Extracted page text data
..........
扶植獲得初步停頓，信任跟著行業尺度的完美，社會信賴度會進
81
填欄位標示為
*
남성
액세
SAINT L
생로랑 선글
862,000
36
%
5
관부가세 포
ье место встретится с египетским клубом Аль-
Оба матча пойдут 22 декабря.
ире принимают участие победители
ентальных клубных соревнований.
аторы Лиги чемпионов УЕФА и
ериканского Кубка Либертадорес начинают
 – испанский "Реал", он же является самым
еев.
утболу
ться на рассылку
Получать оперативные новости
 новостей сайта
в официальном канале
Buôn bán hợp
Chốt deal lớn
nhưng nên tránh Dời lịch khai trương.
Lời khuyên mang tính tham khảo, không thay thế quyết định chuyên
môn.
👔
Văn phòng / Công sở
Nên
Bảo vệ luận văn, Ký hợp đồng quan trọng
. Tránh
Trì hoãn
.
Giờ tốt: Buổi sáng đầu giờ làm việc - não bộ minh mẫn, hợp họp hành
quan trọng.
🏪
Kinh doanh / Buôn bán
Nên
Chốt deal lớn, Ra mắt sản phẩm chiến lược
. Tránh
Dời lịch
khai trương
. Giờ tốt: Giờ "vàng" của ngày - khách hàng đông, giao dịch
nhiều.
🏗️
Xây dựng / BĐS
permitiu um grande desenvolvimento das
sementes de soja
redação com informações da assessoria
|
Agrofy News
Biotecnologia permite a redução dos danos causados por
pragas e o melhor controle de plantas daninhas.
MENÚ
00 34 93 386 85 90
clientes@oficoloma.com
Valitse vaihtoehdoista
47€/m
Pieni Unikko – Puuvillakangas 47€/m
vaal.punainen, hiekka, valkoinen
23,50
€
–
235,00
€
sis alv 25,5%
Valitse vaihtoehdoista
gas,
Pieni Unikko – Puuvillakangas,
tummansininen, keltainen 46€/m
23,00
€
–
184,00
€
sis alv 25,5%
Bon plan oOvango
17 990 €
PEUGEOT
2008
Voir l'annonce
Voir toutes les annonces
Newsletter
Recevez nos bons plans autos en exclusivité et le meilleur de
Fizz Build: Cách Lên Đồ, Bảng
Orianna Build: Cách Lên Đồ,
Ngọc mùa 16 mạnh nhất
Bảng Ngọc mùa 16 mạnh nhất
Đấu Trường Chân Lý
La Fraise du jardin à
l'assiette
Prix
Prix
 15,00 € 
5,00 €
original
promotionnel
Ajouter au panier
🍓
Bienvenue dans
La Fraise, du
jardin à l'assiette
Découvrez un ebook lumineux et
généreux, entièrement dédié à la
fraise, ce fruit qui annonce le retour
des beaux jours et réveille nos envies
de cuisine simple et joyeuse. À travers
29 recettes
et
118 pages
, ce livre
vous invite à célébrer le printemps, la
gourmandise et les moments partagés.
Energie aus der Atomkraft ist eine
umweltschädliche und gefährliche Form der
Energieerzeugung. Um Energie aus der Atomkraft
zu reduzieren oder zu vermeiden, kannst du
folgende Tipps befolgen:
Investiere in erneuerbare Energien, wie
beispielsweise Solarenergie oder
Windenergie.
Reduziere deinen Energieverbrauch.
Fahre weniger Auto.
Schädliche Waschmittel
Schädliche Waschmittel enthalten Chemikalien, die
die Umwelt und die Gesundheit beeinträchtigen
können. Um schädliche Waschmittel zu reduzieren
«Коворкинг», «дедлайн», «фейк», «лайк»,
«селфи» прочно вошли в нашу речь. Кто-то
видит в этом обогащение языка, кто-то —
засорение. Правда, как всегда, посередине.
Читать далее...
..........
■ WHAT IS NEEDED: The answer must hold only the lines from the first line of the data through the line bearing "ться на рассылку", returned exactly.

■ OUTPUT:
扶植獲得初步停頓，信任跟著行業尺度的完美，社會信賴度會進
81
填欄位標示為
*
남성
액세
SAINT L
생로랑 선글
862,000
36
%
5
관부가세 포
ье место встретится с египетским клубом Аль-
Оба матча пойдут 22 декабря.
ире принимают участие победители
ентальных клубных соревнований.
аторы Лиги чемпионов УЕФА и
ериканского Кубка Либертадорес начинают
 – испанский "Реал", он же является самым
еев.
утболу
ться на рассылку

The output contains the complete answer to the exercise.